┌────────

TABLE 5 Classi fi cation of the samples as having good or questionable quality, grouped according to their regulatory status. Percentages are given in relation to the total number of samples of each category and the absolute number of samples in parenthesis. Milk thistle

└────────
┌────────

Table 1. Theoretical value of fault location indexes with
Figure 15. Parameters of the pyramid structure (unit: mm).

└────────
┌────────

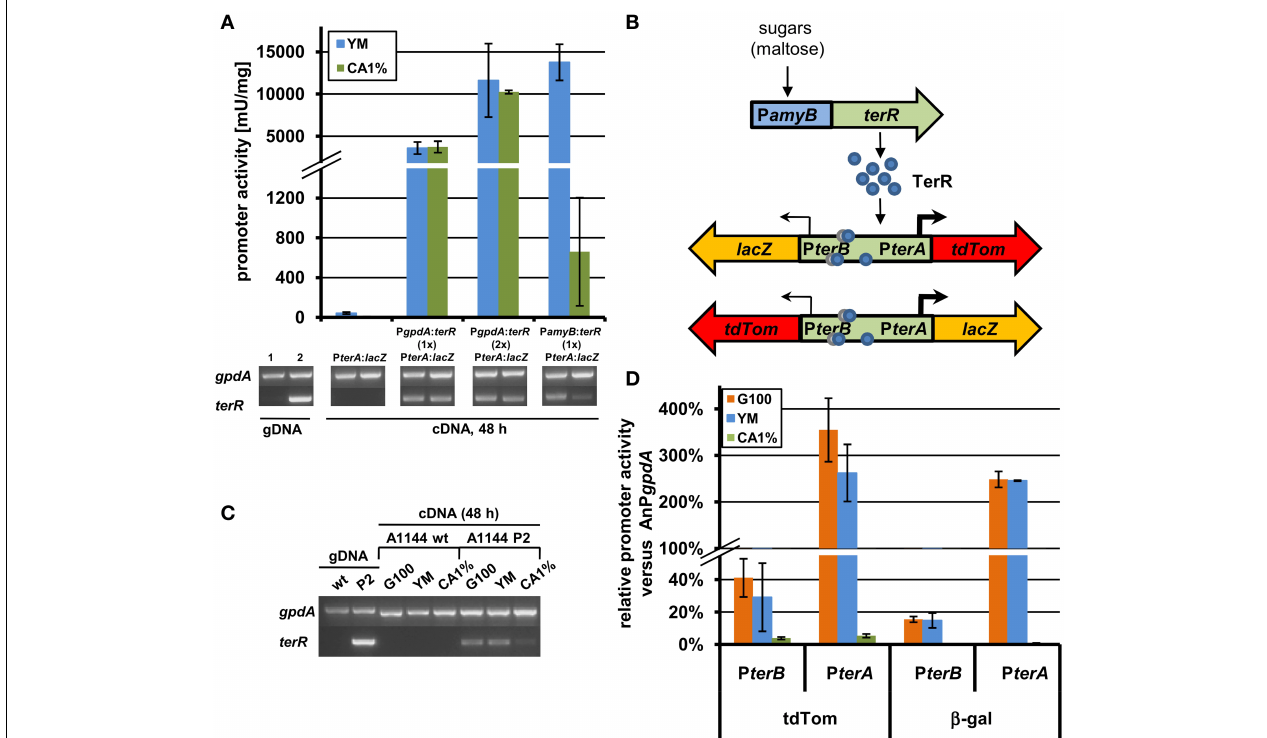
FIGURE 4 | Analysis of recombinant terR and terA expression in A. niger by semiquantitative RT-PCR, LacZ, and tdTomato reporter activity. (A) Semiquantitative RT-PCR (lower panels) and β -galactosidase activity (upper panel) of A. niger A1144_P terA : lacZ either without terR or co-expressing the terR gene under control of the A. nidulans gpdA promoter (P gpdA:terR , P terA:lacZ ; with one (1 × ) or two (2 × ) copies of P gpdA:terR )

└────────

**TASK GOAL:**
Since only part of the listing is wanted, copy exactly the lines from the one holding "Table 1. Theoretical" to the one holding "Figure 15. Parameters", both included.

**RESULT OF THIS EXERCISE:**
Table 1. Theoretical value of fault location indexes with
Figure 15. Parameters of the pyramid structure (unit: mm).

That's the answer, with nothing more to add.